Flooded Temples (Abu Simbel ~ Egypt)

December 2019

Abu Simbel is about 300kms south of Aswan and is home to the amazing Ramses Ii temple.

We looked into the option of catching a local bus and overnighting there and returning the next day but information on the net is vague and contradictory so opted for a driver to take us from Aswan there and back - a bit pricey but worth it as the only other alternative was to take a tourist minibus that left at 3:00am. We got to the Temple mid morning and an hour later the hordes of early morning vistors were leaving.

In the 1960s Egypt started building a dam over the Nile in Aswan. The effect of this was that the Rameses Temple (300 Kms) to the south) would be flooded once the dam was completed. International outcry put paid to this and Egypts solution was to take the 4,500 year temples apart and rebuild them 65 metres higher and 400m back but still pointing in the same direction so as to be aligned with the rising sun.

The sensible thing to do of course would be to halt work on the dam until the temples had been moved. Unfortunately Egypt and sensible are not compatible. What this meant was the Temples were dismantled while the water was rising, meaning coffer dams needed to be built, massive amounts of dewatering had to take place.
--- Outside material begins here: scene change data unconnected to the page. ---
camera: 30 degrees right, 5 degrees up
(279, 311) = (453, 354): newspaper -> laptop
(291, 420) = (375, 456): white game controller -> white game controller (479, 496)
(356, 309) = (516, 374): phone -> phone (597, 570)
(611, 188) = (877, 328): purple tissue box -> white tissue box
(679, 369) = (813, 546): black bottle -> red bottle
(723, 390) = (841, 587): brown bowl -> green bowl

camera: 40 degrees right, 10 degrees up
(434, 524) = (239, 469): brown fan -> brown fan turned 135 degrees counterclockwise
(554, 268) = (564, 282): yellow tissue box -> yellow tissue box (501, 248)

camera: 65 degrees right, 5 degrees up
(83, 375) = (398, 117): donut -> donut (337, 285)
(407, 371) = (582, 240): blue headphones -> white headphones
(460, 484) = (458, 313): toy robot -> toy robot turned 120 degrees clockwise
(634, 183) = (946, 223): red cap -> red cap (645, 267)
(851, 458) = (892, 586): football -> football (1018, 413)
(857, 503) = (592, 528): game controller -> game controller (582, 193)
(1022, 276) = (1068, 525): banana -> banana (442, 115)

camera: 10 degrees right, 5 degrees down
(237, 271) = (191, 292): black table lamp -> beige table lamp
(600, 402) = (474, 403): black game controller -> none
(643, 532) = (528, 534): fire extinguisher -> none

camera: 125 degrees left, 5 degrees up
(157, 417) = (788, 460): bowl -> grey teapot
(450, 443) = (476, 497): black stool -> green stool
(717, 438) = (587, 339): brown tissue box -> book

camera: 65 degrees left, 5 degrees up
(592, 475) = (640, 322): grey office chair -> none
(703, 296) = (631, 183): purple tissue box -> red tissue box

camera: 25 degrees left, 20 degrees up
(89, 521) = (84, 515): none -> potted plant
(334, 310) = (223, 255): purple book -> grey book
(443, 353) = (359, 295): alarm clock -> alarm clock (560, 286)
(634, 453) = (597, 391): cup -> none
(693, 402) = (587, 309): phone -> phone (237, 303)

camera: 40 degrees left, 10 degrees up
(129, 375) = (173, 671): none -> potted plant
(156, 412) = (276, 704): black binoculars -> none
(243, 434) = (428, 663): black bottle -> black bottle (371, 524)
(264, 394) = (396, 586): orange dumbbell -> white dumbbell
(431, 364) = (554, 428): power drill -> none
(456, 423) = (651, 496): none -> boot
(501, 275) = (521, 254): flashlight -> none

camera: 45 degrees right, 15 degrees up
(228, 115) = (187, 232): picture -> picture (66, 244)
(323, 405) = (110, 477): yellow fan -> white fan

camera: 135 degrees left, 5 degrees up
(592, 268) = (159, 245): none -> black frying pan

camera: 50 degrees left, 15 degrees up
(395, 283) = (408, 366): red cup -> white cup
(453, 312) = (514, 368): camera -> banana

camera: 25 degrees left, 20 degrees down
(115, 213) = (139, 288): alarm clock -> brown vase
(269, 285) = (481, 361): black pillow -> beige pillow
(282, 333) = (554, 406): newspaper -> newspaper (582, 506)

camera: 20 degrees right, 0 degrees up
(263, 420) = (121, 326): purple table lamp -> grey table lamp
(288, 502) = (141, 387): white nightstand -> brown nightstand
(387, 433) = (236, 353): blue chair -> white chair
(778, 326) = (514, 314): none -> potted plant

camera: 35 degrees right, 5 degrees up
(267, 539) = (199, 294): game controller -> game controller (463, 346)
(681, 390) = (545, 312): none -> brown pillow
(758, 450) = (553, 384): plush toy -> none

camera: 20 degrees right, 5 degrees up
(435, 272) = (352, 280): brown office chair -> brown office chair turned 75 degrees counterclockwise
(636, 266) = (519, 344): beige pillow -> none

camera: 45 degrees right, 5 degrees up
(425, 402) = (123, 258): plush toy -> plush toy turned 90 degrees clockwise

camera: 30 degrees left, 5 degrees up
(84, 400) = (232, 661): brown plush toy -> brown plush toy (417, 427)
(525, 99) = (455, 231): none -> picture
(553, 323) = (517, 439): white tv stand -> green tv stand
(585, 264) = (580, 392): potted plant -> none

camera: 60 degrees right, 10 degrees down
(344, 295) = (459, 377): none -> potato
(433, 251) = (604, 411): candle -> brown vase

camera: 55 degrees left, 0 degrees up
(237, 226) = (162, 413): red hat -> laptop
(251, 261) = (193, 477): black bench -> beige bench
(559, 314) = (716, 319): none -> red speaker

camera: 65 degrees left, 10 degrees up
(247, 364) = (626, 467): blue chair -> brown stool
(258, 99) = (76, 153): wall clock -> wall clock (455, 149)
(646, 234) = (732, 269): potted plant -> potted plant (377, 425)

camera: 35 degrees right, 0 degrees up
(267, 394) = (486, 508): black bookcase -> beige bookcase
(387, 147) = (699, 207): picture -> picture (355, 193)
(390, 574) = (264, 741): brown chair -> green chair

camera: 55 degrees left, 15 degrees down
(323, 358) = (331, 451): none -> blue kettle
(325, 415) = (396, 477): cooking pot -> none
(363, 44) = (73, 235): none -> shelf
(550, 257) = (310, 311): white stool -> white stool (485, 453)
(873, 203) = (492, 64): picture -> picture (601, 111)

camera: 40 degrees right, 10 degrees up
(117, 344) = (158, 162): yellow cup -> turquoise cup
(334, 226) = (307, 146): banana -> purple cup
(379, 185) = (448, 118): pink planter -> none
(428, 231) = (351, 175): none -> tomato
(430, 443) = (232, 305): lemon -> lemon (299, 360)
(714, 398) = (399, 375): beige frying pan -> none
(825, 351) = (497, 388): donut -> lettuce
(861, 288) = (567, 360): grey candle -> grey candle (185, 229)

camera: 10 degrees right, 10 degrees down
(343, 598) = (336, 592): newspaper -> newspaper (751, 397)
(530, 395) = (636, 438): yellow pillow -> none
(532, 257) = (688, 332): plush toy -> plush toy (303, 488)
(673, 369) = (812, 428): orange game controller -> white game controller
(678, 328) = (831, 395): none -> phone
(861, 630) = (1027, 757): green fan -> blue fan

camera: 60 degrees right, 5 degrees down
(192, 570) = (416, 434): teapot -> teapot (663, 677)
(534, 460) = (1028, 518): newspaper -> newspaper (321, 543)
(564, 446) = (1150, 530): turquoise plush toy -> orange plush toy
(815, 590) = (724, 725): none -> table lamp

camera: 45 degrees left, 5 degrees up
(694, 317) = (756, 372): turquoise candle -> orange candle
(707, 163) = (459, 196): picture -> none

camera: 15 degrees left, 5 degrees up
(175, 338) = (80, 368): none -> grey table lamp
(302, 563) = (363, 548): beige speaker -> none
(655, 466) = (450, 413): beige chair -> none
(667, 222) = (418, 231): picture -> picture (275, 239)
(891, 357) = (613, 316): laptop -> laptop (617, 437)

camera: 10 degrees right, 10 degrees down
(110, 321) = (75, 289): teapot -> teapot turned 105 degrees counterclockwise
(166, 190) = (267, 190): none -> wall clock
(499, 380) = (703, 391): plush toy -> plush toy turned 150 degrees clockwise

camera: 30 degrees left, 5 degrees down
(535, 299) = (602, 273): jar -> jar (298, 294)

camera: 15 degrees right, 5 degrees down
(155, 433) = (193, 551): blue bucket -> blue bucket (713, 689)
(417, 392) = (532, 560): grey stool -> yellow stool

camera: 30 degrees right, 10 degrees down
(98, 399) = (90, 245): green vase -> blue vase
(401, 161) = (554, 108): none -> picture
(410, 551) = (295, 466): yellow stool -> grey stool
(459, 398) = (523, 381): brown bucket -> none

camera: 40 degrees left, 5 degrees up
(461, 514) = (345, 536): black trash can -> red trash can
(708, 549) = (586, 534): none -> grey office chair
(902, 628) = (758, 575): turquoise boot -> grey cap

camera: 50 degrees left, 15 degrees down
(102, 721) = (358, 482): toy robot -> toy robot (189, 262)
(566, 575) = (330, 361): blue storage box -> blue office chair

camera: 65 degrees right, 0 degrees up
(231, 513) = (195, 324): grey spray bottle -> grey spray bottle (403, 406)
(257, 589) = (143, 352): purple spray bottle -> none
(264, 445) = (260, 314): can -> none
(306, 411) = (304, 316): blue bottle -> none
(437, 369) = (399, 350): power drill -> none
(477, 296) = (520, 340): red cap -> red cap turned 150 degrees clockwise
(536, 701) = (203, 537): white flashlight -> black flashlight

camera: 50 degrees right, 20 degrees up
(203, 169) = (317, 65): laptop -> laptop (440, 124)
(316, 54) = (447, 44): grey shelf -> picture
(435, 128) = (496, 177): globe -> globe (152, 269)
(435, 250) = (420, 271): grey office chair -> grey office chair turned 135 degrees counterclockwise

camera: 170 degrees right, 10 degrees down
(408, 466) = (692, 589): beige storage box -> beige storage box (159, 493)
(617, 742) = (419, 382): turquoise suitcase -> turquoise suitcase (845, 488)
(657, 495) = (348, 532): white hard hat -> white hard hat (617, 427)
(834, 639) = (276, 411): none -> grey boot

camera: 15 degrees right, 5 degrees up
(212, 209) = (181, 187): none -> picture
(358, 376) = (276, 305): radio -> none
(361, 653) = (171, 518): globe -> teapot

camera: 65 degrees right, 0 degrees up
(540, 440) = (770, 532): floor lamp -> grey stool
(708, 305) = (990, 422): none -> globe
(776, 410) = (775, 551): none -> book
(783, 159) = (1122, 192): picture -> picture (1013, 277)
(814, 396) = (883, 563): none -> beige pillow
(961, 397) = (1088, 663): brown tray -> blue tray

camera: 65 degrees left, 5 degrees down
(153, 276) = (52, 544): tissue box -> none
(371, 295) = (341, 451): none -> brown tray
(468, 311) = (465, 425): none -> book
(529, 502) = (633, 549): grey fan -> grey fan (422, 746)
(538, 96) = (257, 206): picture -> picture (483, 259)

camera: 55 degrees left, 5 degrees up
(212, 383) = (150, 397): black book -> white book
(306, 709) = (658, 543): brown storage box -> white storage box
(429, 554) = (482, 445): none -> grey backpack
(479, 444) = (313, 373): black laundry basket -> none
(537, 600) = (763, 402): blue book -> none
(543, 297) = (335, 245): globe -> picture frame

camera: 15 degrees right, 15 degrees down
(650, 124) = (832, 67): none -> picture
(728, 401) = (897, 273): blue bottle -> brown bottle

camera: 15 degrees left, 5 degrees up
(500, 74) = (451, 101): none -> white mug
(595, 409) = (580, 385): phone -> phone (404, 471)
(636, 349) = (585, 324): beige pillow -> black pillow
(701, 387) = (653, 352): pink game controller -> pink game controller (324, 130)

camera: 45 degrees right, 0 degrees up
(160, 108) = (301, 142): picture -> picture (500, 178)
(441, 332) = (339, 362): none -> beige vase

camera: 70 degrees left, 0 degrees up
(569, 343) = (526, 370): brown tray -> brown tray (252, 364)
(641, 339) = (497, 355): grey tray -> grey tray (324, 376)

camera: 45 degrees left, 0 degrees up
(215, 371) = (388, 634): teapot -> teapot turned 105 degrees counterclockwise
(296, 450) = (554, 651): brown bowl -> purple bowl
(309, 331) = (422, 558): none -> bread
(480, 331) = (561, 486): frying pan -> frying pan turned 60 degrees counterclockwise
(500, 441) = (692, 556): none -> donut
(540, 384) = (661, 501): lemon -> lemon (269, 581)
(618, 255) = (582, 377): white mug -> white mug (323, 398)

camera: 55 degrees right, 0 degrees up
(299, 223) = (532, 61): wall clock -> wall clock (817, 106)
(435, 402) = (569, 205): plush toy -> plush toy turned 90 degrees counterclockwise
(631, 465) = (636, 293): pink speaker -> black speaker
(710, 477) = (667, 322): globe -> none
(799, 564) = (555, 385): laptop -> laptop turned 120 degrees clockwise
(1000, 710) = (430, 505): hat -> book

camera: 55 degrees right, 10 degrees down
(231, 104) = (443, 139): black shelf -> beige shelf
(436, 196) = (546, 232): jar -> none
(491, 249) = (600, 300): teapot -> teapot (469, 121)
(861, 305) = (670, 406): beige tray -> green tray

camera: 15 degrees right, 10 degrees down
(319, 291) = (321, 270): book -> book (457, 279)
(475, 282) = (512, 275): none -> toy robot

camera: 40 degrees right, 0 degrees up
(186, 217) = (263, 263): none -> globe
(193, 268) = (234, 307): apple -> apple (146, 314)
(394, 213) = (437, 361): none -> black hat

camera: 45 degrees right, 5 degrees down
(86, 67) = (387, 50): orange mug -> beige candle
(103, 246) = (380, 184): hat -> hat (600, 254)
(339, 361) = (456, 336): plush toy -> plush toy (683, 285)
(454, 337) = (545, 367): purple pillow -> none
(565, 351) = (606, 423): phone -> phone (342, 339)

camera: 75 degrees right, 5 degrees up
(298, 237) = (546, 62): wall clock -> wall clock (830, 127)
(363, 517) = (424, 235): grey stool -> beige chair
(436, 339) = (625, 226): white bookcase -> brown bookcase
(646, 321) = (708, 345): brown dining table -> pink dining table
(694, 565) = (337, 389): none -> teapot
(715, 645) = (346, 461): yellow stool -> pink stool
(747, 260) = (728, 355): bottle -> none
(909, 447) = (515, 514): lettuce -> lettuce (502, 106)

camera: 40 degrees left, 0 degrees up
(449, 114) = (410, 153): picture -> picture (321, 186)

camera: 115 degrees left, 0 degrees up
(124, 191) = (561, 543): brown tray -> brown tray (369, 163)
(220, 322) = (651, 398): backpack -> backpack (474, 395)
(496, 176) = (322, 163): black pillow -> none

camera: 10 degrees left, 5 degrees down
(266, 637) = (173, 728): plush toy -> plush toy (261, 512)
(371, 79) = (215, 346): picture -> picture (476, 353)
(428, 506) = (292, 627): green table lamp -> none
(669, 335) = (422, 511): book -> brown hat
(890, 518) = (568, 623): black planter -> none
A large part of the dismantling was done by hand sawing sandstone blocks and hoisting them away. When blocks were reinstated the saw cuts were filled in with resin and sand of matching colour to the original sandstone.

All in all the relocation effort took four years and necessitated the building of a small town for the workers.

Results are very impressive.


At the top of the facade are a row of baboons that greet the sun as they are illuminated first.






The relocation was done with minimal restoration work. So much so that the head, damaged in a earthquake, is lying on the ground in front of the temple as it had for hundreds of years.


Along with the Rameses II Temple the smaller temple of Hathor and Nefertari was also relocated.


The artificial lake behind the new dam, Lake Nasser, is the largest man made lake in the world and is about 400 km long and extends into south Sudan.


On the way back we spotted an actual mirage!